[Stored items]
%%
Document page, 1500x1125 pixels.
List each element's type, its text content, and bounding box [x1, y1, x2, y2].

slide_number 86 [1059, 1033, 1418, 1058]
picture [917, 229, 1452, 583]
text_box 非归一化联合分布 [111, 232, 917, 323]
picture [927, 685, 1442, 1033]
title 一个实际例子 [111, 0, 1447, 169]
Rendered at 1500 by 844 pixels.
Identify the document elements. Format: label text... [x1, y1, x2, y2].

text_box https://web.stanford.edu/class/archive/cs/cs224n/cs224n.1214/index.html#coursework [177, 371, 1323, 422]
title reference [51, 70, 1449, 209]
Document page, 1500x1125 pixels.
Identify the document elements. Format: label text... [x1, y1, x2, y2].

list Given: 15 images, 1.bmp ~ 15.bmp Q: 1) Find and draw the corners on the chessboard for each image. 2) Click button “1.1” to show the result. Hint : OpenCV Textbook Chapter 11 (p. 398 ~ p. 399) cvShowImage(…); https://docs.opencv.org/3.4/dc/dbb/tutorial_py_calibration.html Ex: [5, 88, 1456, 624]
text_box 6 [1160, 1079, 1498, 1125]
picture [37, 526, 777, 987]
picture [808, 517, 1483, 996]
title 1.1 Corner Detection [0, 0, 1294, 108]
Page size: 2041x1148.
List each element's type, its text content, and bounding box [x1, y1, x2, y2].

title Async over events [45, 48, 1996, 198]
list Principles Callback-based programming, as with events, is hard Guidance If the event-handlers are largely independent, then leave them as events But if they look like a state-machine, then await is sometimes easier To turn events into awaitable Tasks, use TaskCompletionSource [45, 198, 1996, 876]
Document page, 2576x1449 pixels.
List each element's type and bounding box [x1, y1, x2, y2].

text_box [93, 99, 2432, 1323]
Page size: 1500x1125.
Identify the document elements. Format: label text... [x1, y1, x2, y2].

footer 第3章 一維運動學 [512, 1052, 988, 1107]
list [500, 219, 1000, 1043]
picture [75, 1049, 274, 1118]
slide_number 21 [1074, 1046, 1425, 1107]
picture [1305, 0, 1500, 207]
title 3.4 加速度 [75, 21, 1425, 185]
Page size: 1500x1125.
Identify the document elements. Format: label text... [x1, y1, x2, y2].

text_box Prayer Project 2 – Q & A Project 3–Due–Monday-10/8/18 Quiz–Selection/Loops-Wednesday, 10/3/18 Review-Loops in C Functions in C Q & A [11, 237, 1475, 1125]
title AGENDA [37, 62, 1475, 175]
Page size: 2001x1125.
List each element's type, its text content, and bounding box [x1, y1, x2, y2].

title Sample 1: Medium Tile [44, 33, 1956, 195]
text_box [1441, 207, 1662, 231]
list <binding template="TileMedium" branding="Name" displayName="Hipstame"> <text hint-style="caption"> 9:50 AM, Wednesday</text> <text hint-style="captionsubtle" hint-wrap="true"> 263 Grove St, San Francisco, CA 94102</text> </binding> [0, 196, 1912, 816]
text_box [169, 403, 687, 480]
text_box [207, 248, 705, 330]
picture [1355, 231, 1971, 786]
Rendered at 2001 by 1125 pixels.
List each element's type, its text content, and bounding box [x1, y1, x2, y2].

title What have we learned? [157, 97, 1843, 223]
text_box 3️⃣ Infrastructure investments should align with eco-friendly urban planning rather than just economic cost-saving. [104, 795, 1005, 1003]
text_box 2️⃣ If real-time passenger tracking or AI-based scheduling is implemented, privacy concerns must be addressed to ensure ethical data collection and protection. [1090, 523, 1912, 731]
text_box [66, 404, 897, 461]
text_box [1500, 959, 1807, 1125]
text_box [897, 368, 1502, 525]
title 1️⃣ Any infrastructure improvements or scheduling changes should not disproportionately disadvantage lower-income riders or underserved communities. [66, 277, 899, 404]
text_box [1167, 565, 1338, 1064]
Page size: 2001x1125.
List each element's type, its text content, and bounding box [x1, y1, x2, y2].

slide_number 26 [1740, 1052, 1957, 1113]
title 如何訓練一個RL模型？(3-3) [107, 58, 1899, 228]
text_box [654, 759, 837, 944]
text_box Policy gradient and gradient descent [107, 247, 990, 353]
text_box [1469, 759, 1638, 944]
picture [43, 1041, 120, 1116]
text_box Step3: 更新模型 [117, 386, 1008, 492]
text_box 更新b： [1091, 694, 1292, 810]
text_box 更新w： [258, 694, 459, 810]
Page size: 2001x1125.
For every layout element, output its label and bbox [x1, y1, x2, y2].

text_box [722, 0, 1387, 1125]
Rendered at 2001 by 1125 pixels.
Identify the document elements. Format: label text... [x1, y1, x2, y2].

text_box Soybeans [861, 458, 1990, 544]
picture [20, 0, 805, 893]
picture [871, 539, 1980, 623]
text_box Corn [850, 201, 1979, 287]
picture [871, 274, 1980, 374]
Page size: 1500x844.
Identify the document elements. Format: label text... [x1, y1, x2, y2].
%%
- **What to work on**
Return all entries exactly.

- **Solution to this task**
Document page, 1500x1125 pixels.
List each element's type, its text content, and bounding box [x1, y1, x2, y2].

slide_number 86 [1059, 1033, 1418, 1058]
picture [917, 229, 1452, 583]
text_box 非归一化联合分布 [111, 232, 917, 323]
picture [927, 685, 1442, 1033]
title 一个实际例子 [111, 0, 1447, 169]
Rendered at 1500 by 844 pixels.
Identify the document elements. Format: label text... [x1, y1, x2, y2].

text_box https://web.stanford.edu/class/archive/cs/cs224n/cs224n.1214/index.html#coursework [177, 371, 1323, 422]
title reference [51, 70, 1449, 209]
Document page, 1500x1125 pixels.
Identify the document elements. Format: label text... [x1, y1, x2, y2].

list Given: 15 images, 1.bmp ~ 15.bmp Q: 1) Find and draw the corners on the chessboard for each image. 2) Click button “1.1” to show the result. Hint : OpenCV Textbook Chapter 11 (p. 398 ~ p. 399) cvShowImage(…); https://docs.opencv.org/3.4/dc/dbb/tutorial_py_calibration.html Ex: [5, 88, 1456, 624]
text_box 6 [1160, 1079, 1498, 1125]
picture [37, 526, 777, 987]
picture [808, 517, 1483, 996]
title 1.1 Corner Detection [0, 0, 1294, 108]
Page size: 2041x1148.
List each element's type, its text content, and bounding box [x1, y1, x2, y2].

title Async over events [45, 48, 1996, 198]
list Principles Callback-based programming, as with events, is hard Guidance If the event-handlers are largely independent, then leave them as events But if they look like a state-machine, then await is sometimes easier To turn events into awaitable Tasks, use TaskCompletionSource [45, 198, 1996, 876]
Document page, 2576x1449 pixels.
List each element's type and bounding box [x1, y1, x2, y2].

text_box [93, 99, 2432, 1323]
Page size: 1500x1125.
Identify the document elements. Format: label text... [x1, y1, x2, y2].

footer 第3章 一維運動學 [512, 1052, 988, 1107]
list [500, 219, 1000, 1043]
picture [75, 1049, 274, 1118]
slide_number 21 [1074, 1046, 1425, 1107]
picture [1305, 0, 1500, 207]
title 3.4 加速度 [75, 21, 1425, 185]
Page size: 1500x1125.
Identify the document elements. Format: label text... [x1, y1, x2, y2].

text_box Prayer Project 2 – Q & A Project 3–Due–Monday-10/8/18 Quiz–Selection/Loops-Wednesday, 10/3/18 Review-Loops in C Functions in C Q & A [11, 237, 1475, 1125]
title AGENDA [37, 62, 1475, 175]
Page size: 2001x1125.
List each element's type, its text content, and bounding box [x1, y1, x2, y2].

title Sample 1: Medium Tile [44, 33, 1956, 195]
text_box [1441, 207, 1662, 231]
list <binding template="TileMedium" branding="Name" displayName="Hipstame"> <text hint-style="caption"> 9:50 AM, Wednesday</text> <text hint-style="captionsubtle" hint-wrap="true"> 263 Grove St, San Francisco, CA 94102</text> </binding> [0, 196, 1912, 816]
text_box [169, 403, 687, 480]
text_box [207, 248, 705, 330]
picture [1355, 231, 1971, 786]
Rendered at 2001 by 1125 pixels.
List each element's type, its text content, and bounding box [x1, y1, x2, y2].

title What have we learned? [157, 97, 1843, 223]
text_box 3️⃣ Infrastructure investments should align with eco-friendly urban planning rather than just economic cost-saving. [104, 795, 1005, 1003]
text_box 2️⃣ If real-time passenger tracking or AI-based scheduling is implemented, privacy concerns must be addressed to ensure ethical data collection and protection. [1090, 523, 1912, 731]
text_box [66, 404, 897, 461]
text_box [1500, 959, 1807, 1125]
text_box [897, 368, 1502, 525]
title 1️⃣ Any infrastructure improvements or scheduling changes should not disproportionately disadvantage lower-income riders or underserved communities. [66, 277, 899, 404]
text_box [1167, 565, 1338, 1064]
Page size: 2001x1125.
List each element's type, its text content, and bounding box [x1, y1, x2, y2].

slide_number 26 [1740, 1052, 1957, 1113]
title 如何訓練一個RL模型？(3-3) [107, 58, 1899, 228]
text_box [654, 759, 837, 944]
text_box Policy gradient and gradient descent [107, 247, 990, 353]
text_box [1469, 759, 1638, 944]
picture [43, 1041, 120, 1116]
text_box Step3: 更新模型 [117, 386, 1008, 492]
text_box 更新b： [1091, 694, 1292, 810]
text_box 更新w： [258, 694, 459, 810]
Page size: 2001x1125.
For every layout element, output its label and bbox [x1, y1, x2, y2].

text_box [722, 0, 1387, 1125]
Rendered at 2001 by 1125 pixels.
Identify the document elements. Format: label text... [x1, y1, x2, y2].

text_box Soybeans [861, 458, 1990, 544]
picture [20, 0, 805, 893]
picture [871, 539, 1980, 623]
text_box Corn [850, 201, 1979, 287]
picture [871, 274, 1980, 374]
Page size: 1500x844.
Identify the document elements. Format: label text... [x1, y1, x2, y2].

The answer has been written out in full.